Prime Minister Scott Morrison defended a possible new array of lockdown measures on Thursday.

''We have now been in this lockdown now for some weeks, and we are not getting the results we would hope for. And as a result the further measures that are taken are certainly necessary. They will come at an impact to the economy - we understand that but, equally, not containing these outbreaks will have that effect also.

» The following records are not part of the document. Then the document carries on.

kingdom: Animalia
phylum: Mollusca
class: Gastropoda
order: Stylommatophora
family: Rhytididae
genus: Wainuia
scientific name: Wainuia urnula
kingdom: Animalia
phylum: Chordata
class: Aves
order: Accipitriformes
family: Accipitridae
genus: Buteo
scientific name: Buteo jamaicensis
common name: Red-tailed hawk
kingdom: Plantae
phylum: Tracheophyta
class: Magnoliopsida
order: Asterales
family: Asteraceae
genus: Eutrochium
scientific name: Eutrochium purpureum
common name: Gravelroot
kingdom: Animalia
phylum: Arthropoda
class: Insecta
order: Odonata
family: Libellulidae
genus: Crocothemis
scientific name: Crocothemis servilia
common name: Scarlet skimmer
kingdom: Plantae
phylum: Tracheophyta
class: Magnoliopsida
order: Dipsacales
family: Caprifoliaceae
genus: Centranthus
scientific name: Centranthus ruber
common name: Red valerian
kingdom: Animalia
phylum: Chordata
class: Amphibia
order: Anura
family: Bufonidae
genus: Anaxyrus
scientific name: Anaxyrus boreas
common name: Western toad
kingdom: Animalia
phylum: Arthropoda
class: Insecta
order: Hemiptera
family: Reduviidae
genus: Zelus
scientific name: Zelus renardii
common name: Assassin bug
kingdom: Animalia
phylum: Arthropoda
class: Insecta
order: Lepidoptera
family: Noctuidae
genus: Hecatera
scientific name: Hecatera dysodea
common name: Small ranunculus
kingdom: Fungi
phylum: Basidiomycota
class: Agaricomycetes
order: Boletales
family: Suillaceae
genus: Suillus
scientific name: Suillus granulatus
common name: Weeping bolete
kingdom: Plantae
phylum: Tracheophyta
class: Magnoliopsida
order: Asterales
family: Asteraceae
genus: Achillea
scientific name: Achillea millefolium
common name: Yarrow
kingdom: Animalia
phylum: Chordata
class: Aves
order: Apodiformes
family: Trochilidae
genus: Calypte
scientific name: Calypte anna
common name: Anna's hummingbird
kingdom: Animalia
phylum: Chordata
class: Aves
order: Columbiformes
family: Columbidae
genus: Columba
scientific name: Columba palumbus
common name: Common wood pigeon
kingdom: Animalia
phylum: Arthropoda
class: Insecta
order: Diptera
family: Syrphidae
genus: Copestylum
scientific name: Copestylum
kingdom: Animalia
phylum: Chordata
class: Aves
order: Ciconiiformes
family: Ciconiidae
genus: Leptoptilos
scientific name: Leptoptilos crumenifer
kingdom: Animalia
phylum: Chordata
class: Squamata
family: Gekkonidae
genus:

And so it's important that we continue to work together to get on top of this and to take whatever actions are necessary."

With just over 900 active COVID-19 cases linked to Victorian-aged care homes, the Federal government has sent 1,400 military personnel and five emergency teams to Melbourne to support those caring for the elderly, including with contact tracing.

Vietnam, which was virus-free for months -- this week reported a sudden outbreak that had spread to six cities and provinces in just six days.

Thousands had flocked to the coastal city of Danang to take advantage of cut-rate travel deals...

...now, the government has suspended all flights there after the virus resurfaced.

At least nine cases have been linked to the city.

Eighty-one thousand people are now in quarantine...

...and on Thursday the government sent a text message to all of the country's mobile phones urging those who visited Danang to report to disease control centers.

Even isolated North Korea is on alert.

Weeks ago a defector suspected of having the virus. . .

illegally crossed the highly fortified border BACK over from South Korea.

It's prompted strict quarantine and screening measures at the border.

But so far -- North Korea says it has no domestic cases.